Sunday, December 17, 2017

Almost Perfect


Today was just that, almost perfect.

I woke up relatively early and  made a cup of Starbucks Origami Holiday Blend coffee.
It had my apartment smelling delicious. I took my time getting ready and dressed in all black as I waited for Shoko-san and her friends to pick me up at my apartment.

The four of us spent our day in the best way . . . 

- We had a reservation for omakase sushi at Sushi Yatai. We sat at a sushi bar which overlooks the ocean, inside of two black matte shipping containers. The view was spectacular and our sushi was prepared right in front of us. おいしい ですね。

- We exchanged holiday gifts and Christmas cards. メリー クリスマス!

- We took a long drive through the mountains. Shoko-san and I shared the backseat and enjoyed being chauffeured around. Long drives are one of my favorite things. I would gladly give my car keys to anyone who wants to drive me around. Today's drive took us on winding roads that were covered with overhanging tree limbs -- よかつたですね。

- We walked through the grounds of the Munakata Shrine, which is a UNESCO World Heritage Site. The grounds were breathtaking and there was something magical about it all. At one point I thought, This is like Disney Land. It doesn't feel real. 

- We had cafe au laits at Komeda Coffee and talked about, well ... everything, zenbu, 全部.

At the end of our day, we all said goodbye and thanked each other for the time we spent together. The next time we see each other will be at my Goodbye "さようなら" Party in February. I'm looking forward to being with them, but not necessarily celebrating the occasion. 

This almost perfect day made me begin to realize everything I'll be giving up by returning stateside. This is another moment where I hear my father and the Moussalli's saying, There's an opportunity cost. There's always an opportunity cost. So even though I've decided to return, part of me is holding on tight to Japan and the life that I have here. Right now, it's perfect* for me. 

Take a look . . . 

























It's my own perfect* life.

Living in southern Japan is nothing like I expected it to be. In some ways it's worse, but in most ways it's better. There have been highs and lows; moments of doubt; and times when I struggled and times when I've thrived. In any given day, I can be found laughing, crying, rushing around, and always thanking something or someone for their kindness and help.

I love living here. I love being a seasoned guest. Japan is uniquely its own and I'm so thankful to be experiencing it. My relationship with Japan is different than most other ALTs (Assistant Language Teachers), though. 

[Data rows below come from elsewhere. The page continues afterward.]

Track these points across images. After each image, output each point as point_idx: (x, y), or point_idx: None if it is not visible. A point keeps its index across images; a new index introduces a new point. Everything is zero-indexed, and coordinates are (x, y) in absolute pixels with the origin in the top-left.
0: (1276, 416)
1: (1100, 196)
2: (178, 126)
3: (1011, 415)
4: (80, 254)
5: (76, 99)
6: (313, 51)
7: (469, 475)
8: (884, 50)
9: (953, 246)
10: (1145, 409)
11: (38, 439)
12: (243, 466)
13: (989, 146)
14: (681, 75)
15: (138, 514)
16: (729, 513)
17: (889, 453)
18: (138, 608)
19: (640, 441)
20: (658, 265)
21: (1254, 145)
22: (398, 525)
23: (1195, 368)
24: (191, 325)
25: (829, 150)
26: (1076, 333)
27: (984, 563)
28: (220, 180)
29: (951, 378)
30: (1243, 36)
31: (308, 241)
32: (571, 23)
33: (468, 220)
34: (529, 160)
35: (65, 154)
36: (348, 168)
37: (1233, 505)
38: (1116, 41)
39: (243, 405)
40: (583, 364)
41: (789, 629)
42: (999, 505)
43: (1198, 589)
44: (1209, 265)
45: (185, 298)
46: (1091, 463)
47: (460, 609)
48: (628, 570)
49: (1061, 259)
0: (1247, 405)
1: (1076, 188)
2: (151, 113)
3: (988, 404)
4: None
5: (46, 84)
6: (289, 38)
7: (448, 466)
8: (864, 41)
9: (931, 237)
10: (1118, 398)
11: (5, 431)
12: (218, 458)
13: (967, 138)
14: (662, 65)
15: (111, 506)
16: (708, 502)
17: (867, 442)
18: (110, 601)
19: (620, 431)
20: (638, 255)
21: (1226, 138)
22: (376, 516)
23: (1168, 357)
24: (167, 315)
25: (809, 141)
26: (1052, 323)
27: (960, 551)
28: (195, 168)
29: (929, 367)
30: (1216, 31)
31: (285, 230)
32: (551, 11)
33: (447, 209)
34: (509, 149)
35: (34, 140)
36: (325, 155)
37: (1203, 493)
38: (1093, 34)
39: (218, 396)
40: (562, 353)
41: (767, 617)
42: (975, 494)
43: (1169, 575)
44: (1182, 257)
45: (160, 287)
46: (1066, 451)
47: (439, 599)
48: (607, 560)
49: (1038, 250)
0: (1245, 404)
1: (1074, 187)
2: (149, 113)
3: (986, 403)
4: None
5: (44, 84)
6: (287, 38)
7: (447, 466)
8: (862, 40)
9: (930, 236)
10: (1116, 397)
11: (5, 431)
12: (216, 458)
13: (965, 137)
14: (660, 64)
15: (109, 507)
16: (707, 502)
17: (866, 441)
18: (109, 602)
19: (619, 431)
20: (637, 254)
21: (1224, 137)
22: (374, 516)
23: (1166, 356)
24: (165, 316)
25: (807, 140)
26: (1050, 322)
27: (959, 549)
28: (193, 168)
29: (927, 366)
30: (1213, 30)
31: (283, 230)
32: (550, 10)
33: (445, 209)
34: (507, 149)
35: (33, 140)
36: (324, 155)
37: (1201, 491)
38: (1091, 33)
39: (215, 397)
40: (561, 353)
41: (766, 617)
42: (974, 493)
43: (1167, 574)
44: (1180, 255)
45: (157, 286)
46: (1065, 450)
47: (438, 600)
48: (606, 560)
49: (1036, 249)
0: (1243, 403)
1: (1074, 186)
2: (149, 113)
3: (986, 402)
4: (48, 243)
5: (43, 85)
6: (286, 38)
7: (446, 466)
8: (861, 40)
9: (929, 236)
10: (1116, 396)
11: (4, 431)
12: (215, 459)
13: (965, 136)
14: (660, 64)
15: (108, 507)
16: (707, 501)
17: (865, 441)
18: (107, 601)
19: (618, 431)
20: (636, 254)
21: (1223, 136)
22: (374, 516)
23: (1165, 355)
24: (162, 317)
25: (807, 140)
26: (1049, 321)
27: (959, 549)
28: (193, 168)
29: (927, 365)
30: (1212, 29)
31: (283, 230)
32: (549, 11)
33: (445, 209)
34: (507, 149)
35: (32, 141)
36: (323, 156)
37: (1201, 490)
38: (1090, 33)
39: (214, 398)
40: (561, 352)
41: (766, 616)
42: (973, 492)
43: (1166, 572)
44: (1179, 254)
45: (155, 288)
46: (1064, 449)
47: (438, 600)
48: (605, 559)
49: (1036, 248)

Unlike others, I didn't come here for the anime, culture, food, language, or history. Because of that, I often find myself listening instead of participating in work conversations. I'm not complaining, though, because I enjoy it. I like to listen to people talk about their interests, hobbies, passions - anything that puts life in their eyes.

So whenever these conversations happen, or when someone asks me why I came here, I question myself before answering. Sometimes I find it difficult to say my reason out loud. Not because I'm embarrassed, or ashamed, but because it's unbelievably personal and shows my character.

I came to Japan for selfish reasons. I came to take time for myself. I wanted to live, work, and challenge myself to adapt to a new environment and culture all on my own.

And that's exactly what I've been doing. I've been taking time to learn about myself, my interests, my passions and dreams; what I admire, believe in, and what I question.  Some days bring clarity, while others knock me off my feet and push me backwards. But with every day and every experience, I'm growing, learning, and doing my best to be my best self. And that makes me incredibly happy.

So this almost perfect life is just missing two things . . . 

my family & old friends.

If I could keep living out my routine here in Japan and have my family and friends with me, well I'd never leave. But that's not practical, nor would I want it to be. Just like me, they have their own lives to live and enjoy.

So while I'm still on my time, I'm going to keep living out my perfect* routine, and enjoy every bit of it. Because like I've said before, one day I'll be nostalgic for this life - living in southern Japan and working as an ALT.